[Working data]
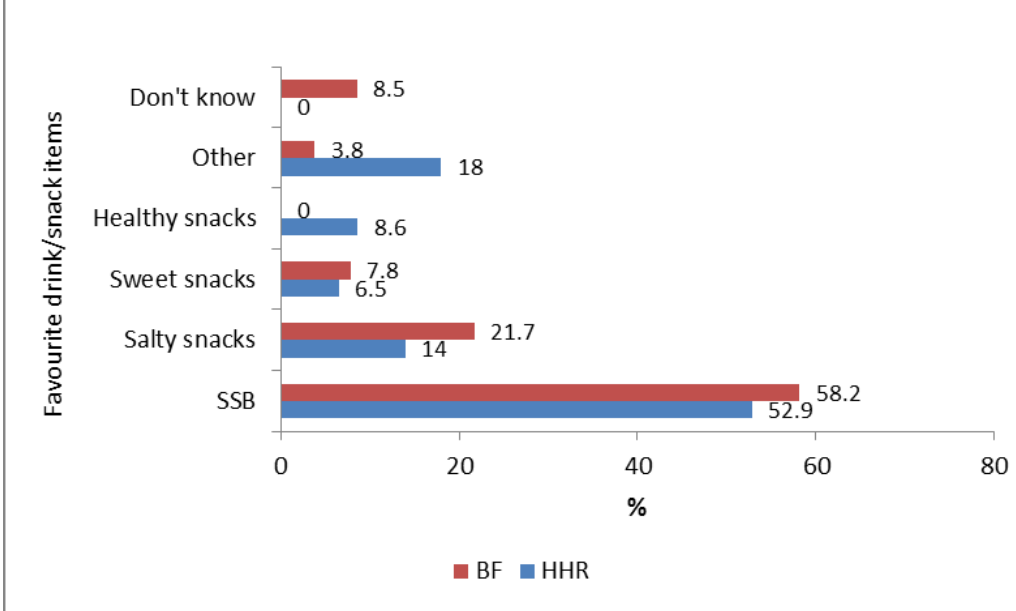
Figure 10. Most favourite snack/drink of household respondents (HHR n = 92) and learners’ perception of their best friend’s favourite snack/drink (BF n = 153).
* * *
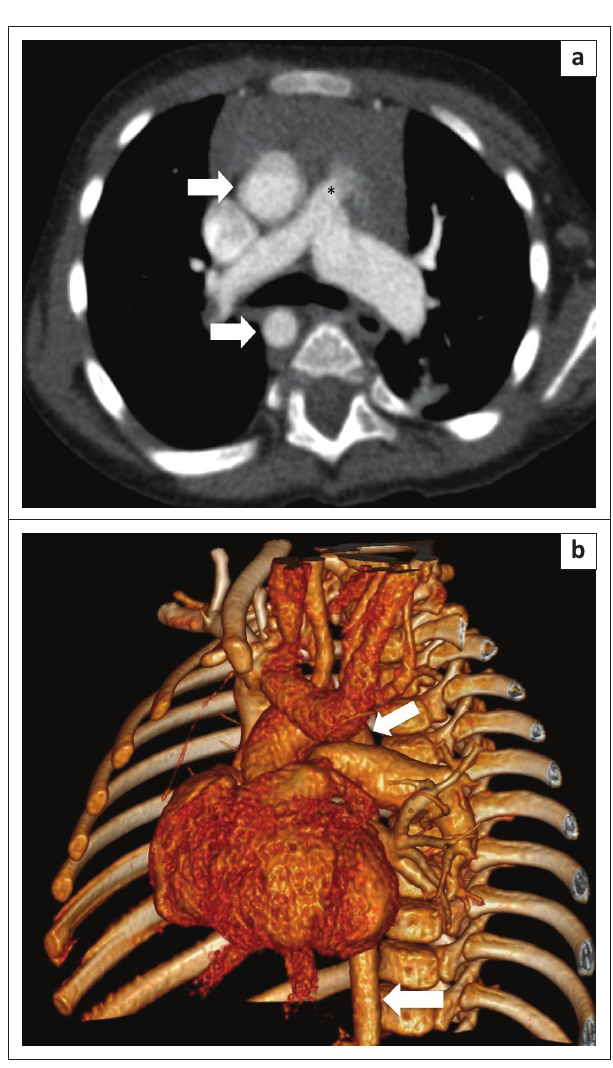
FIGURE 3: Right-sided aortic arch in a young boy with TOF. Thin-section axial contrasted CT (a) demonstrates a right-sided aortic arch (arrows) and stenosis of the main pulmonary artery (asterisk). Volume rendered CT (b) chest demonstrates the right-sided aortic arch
* * *
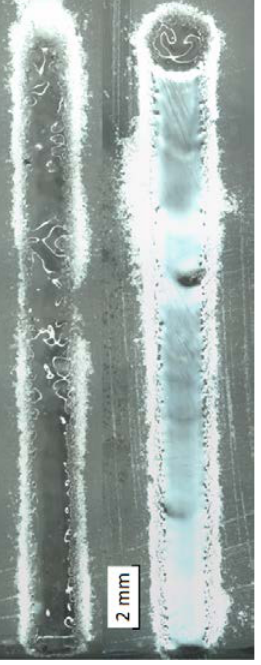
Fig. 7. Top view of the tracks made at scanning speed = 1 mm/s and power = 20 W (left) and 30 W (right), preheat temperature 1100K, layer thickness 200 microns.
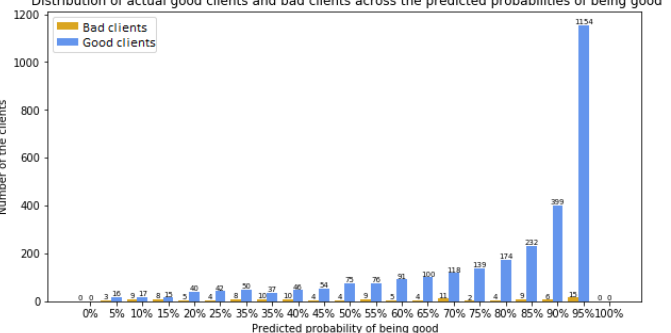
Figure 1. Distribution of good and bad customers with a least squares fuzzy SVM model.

[Your assignment] Begin at the line in the entries above that has "Fig. 7. Top", stop after the line that has "Figure 1. Distribution", and output exactly those lines without pictures.

[Expected output]
Fig. 7. Top view of the tracks made at scanning speed = 1 mm/s and power = 20 W (left) and 30 W (right), preheat temperature 1100K, layer thickness 200 microns.
Figure 1. Distribution of good and bad customers with a least squares fuzzy SVM model.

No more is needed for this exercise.